First off, I forgot to install grub on the hard disk. So I had to boot back with the original drive as hda and the new drive as hdb. I couldn’t get grub-install to even recognize /dev/hdb or hd1. So I went into the raw and wolly grub shell to do it.

Second mistake was that I forgot my /etc/fstab uses labels. So I had to quickly google how to put labels on the partitions using e2label. But I couldn’t figure out how to label a swap partition, so I changed the swap entry in /etc/fstab to not use labels. Not sure why I didn’t just convert them all to not use labels, but I’m trying to be a little more modern.

Third mistake was that somehow /tmp ended up not globally writable. I think all the other files and directories had the right permissions, so I’m not sure why that one was different. Probably because it’s the only partition whose top level is globally writable.

Everything seems to be working now, so my fingers are crossed.

Time for iPod number 5?

After my post Time to find out if my iPod AppleCare is valid, I decided to try calling Apple Support. As expected, dealing with Apple Support was time consuming and painful.

The first problem is that this iPod is not the one that I registered AppleCare for. As anticipated, this meant that I couldn’t just register on the support web site for the repair. So I called. And as anticipated, the support guy couldn’t figure it out. At least not without putting me on hold about 4 times to consult with other people.

In spite of the fact that in order to activate my AppleCare extended warranty I had to enter all sorts of information on-line, it’s evidently damn near impossible for Apple Support technicians to type in your name and maybe the serial number of the iPod you currently own, and find out the serial number of the iPod that this one was a warranty replacement for, and maybe the contract number for your extended support contract. Haven’t these people ever heard of databases?

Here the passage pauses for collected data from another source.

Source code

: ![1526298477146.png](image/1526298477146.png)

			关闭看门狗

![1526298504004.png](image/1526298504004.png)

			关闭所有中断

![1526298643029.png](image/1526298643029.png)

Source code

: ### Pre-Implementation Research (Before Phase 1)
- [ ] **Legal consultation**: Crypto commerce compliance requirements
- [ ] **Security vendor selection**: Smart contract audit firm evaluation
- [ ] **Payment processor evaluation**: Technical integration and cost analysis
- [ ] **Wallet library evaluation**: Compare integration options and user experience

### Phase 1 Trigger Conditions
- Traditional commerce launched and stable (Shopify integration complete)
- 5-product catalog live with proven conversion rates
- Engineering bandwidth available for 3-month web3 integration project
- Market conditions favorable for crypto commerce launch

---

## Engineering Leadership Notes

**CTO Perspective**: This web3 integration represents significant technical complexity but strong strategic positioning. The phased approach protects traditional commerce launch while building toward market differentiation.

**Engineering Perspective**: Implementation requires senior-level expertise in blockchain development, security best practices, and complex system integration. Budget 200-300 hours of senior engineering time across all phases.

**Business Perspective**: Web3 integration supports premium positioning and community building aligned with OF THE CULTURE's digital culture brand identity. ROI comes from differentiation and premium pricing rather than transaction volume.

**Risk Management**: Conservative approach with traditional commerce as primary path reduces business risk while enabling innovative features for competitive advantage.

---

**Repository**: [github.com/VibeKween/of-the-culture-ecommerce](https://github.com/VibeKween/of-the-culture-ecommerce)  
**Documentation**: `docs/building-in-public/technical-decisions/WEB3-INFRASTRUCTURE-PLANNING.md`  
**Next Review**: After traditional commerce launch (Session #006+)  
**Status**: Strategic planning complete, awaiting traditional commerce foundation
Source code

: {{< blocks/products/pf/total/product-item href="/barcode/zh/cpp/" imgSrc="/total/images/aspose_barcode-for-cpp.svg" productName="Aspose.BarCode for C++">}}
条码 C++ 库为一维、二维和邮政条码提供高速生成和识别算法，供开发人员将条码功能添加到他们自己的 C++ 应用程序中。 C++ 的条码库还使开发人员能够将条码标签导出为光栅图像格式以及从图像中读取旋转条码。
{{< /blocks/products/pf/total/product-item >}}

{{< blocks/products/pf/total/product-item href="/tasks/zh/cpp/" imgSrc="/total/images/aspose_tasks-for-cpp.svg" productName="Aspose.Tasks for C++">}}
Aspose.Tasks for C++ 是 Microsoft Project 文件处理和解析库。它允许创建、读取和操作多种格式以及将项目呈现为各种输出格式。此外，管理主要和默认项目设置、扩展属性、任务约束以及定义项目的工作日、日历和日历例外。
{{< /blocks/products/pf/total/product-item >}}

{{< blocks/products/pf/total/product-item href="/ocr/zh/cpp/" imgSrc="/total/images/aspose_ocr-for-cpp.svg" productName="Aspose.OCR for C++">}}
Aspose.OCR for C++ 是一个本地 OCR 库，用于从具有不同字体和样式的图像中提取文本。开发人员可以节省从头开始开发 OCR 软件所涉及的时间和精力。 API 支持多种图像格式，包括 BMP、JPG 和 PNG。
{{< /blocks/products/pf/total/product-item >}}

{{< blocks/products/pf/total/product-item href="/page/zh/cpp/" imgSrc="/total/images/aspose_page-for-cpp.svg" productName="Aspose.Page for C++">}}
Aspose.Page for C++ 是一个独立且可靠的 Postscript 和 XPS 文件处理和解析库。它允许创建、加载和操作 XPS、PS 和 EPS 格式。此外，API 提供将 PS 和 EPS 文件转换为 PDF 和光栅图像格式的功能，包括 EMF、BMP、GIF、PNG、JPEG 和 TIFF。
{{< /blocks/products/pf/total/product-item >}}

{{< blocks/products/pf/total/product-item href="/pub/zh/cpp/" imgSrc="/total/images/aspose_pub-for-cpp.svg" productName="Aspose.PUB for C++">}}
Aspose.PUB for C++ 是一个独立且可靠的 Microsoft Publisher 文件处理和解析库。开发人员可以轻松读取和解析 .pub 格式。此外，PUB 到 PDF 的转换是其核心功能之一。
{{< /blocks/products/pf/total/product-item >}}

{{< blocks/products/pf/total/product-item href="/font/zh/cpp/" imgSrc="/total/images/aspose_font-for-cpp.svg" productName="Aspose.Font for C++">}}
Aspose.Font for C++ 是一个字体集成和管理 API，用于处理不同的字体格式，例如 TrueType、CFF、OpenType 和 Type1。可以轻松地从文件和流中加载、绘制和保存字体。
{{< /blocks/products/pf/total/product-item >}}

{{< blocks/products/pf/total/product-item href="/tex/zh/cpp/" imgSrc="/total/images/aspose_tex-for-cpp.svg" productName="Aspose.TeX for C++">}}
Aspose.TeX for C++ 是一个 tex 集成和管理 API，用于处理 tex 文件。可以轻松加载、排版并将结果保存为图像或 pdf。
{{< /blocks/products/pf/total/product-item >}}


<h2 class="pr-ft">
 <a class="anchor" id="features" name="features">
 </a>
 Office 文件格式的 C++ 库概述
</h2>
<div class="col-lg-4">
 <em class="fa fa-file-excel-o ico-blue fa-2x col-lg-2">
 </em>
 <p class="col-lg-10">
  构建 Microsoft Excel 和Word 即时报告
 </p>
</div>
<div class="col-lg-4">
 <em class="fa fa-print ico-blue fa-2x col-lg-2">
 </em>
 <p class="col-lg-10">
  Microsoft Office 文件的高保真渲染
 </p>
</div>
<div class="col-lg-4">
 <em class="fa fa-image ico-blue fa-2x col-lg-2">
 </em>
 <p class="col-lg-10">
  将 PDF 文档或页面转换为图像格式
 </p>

Anyway, he eventually figured it all out, and he’s sending me a box. But he warned me that if I send in the iPod and they test it and it’s not less than half the advertised battery life, they’ll just ship it back and charge me for the shipping. So suddenly I was worried that my one test wasn’t good enough. So I charged it all the way up, and at 5:00pm I unplugged it, turned off shuffle play, hit Play, and left it. Two hours and 20 minutes later, I looked and it was dead. Ok, I guess that qualifies.

I figure this battery replacement will get me another year out of this iPod, and then I’ll buy a photo-iPod. Or by then, maybe a video-iPod.